Ya-Jun Zhao, Chang-Qing Xu, Wei-Hua Zhang, Li Zhang, Shu-Ling Bian, Qi Huang, Hong-Li Sun, Quan-Feng Li, Yan-Qiao Zhang, Yie Tian, Rui Wang, Bao-Feng Yang, Wei-Min Li
European Journal of Pharmacology 2007 May 21, 562 (3): 236-46
17382924
Polyamines (putrescine, spermidine, and spermine) are present in all higher eukaryotic cells and are essential for cell growth, differentiation and apoptosis. Sharing common precursor with polyamines, nitric oxide (NO) is associated with myocardial ischemia/reperfusion injury by the generation of peroxynitrite. Although polyamines have been implicated in tissue ischemia injury, their metabolism and interactions with NO in myocardial ischemia/reperfusion injury have not been fully understood. In our experiment, when Langendorff perfused rat hearts were subjected to 40 min ischemia without reperfusion, both ornithine decarboxylase (ODC) and Spermidine/spermine N(1)-acetyltransferase (SSAT) activities were up-regulated and putrescine accumulated. While after reperfusion, ODC activity decreased and SSAT activity increased, resulting in putrescine accumulation and decreased spermidine and spermine. Meanwhile NO content was increased. In addition, sodium nitroprusside (SNP, a NO donor) decreased ODC activity in cardiac tissue homogenate but increased SSAT activity in a dose-dependent manner.
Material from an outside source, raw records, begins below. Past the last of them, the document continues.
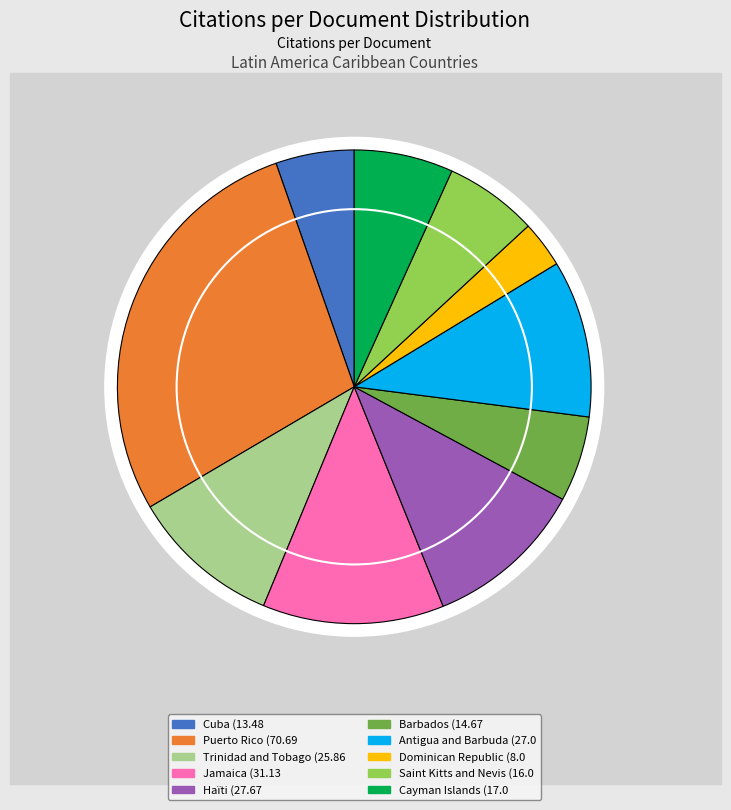

How many segments does this pie chart have?

10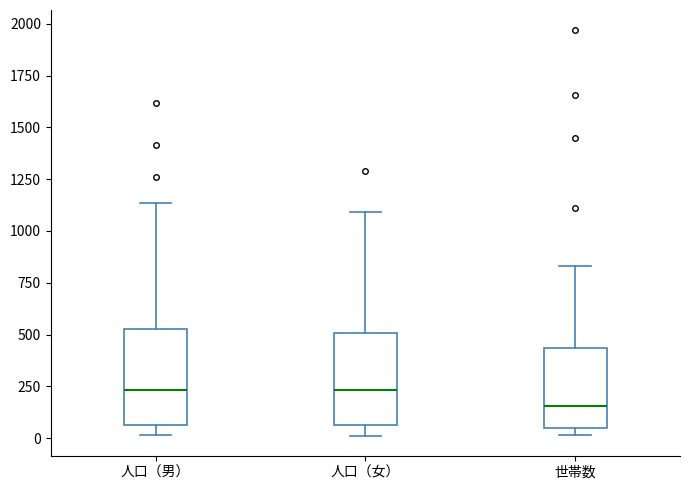

Which box has the lowest median line?

世帯数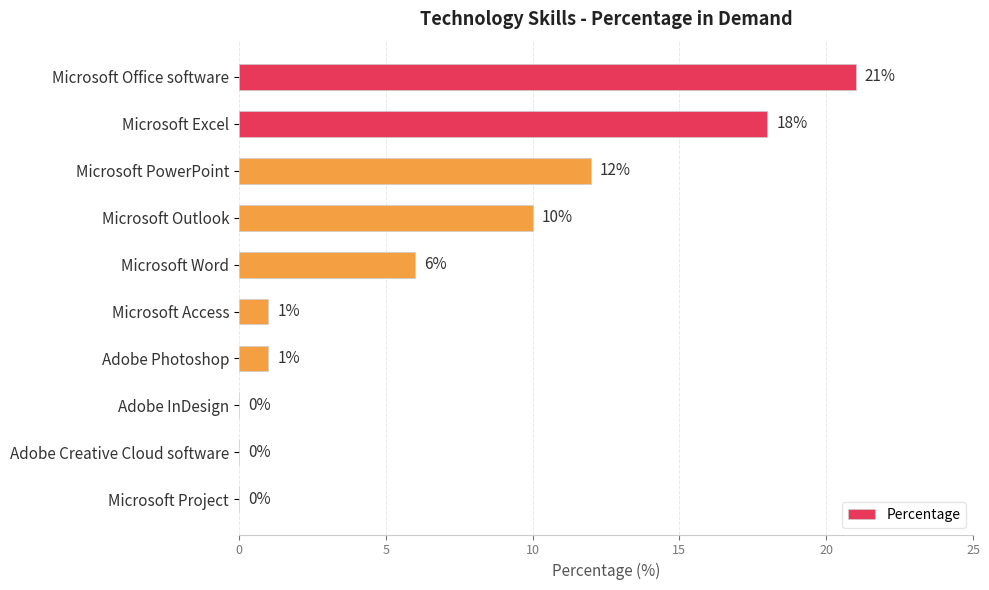

Reading top to bottom, extract all data points from this chart.

Microsoft Office software=21	Microsoft Excel=18	Microsoft PowerPoint=12	Microsoft Outlook=10	Microsoft Word=6	Microsoft Access=1	Adobe Photoshop=1	Adobe InDesign=0	Adobe Creative Cloud software=0	Microsoft Project=0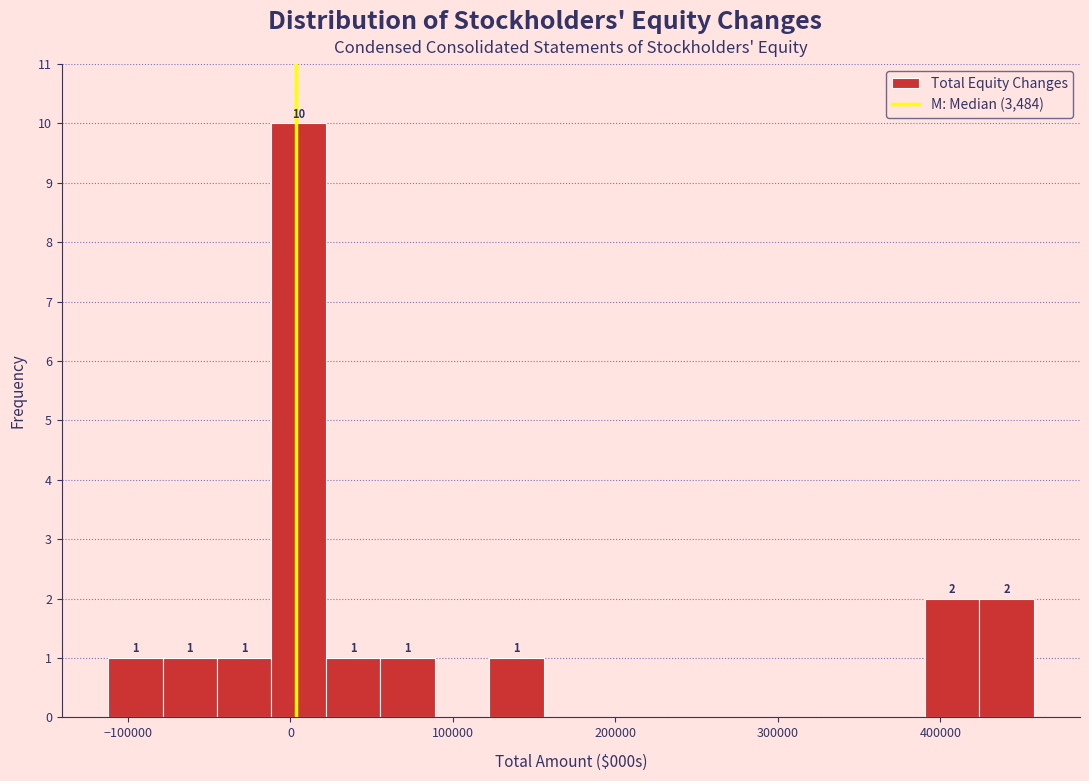

Around what value on the x-axis is the tallest bar? Give the approximate position of its centre, as read against the axis.

10000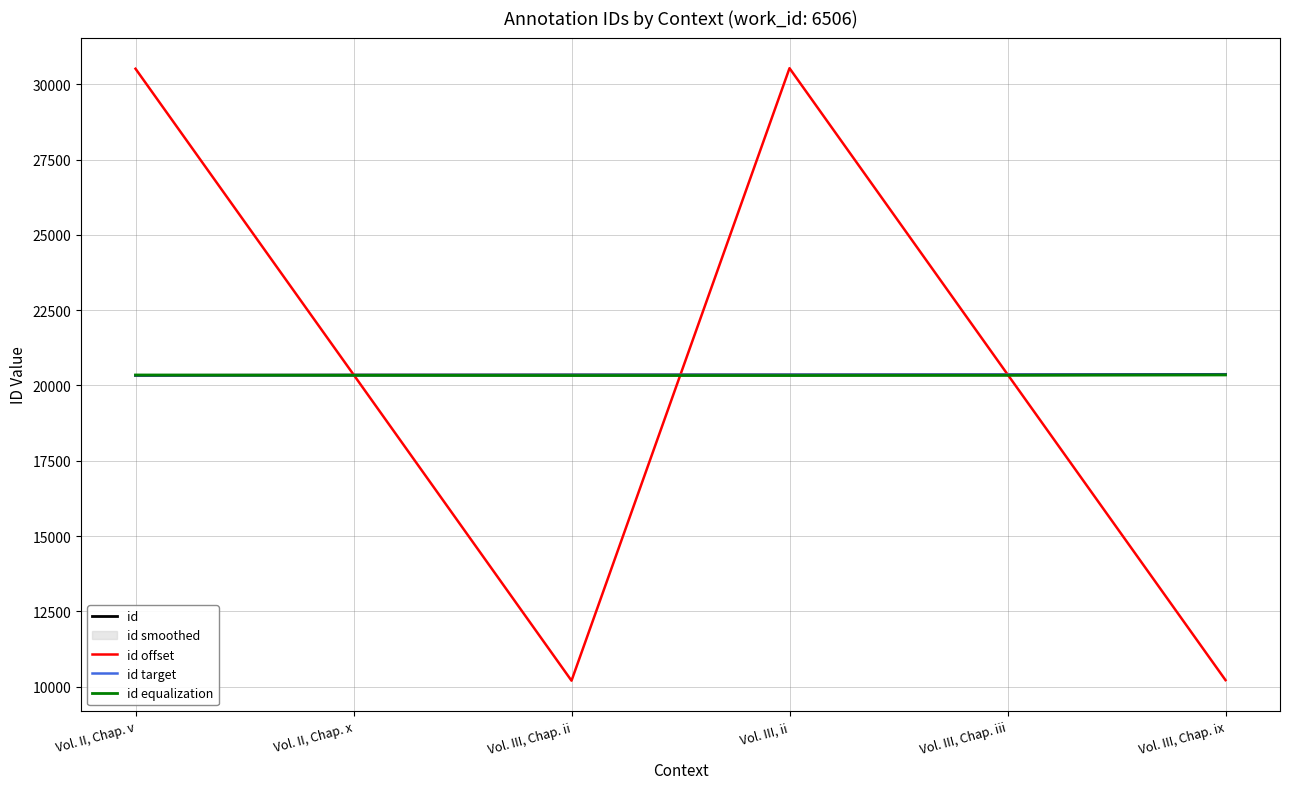

What is the maximum value for id target?

20360.0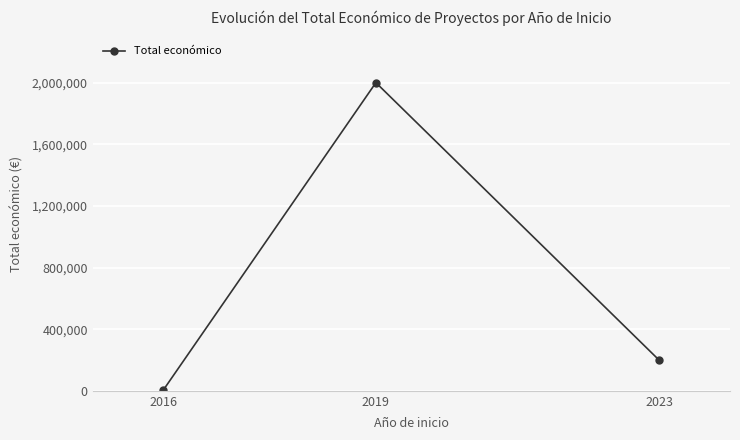

Reading right to left, list all the values displayed in this chart.

198729	1999580	6000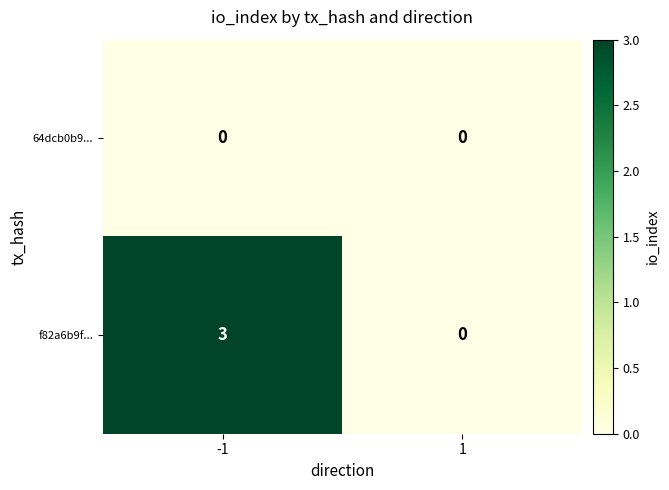

Which series changed the most between -1 and 1?

f82a6b9f...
Pre-treatment of isolated heart with N(omega)-nitro-L-arginine methyl ester hydrochloride (L-NAME, an inhibitor of NO synthase) increased ODC activity. Exogenous spermine (1 mM) administration prior to ischemia prevented spermine decrease, reduced cardiac myocyte necrosis and apoptosis, and promoted the recovery of cardiac function after ischemia/reperfusion. These results suggest that acute heart ischemia activates myocardial polyamine stress response characterized by increased ODC and SSAT activities and accumulation of putrescine. Ischemia/reperfusion disturbs polyamine metabolism, and the loss of spermine might be associated with NO increase and thereby influences myocardial cell viability. Exogenous spermine may protect the hearts from myocardial ischemia/reperfusion injury.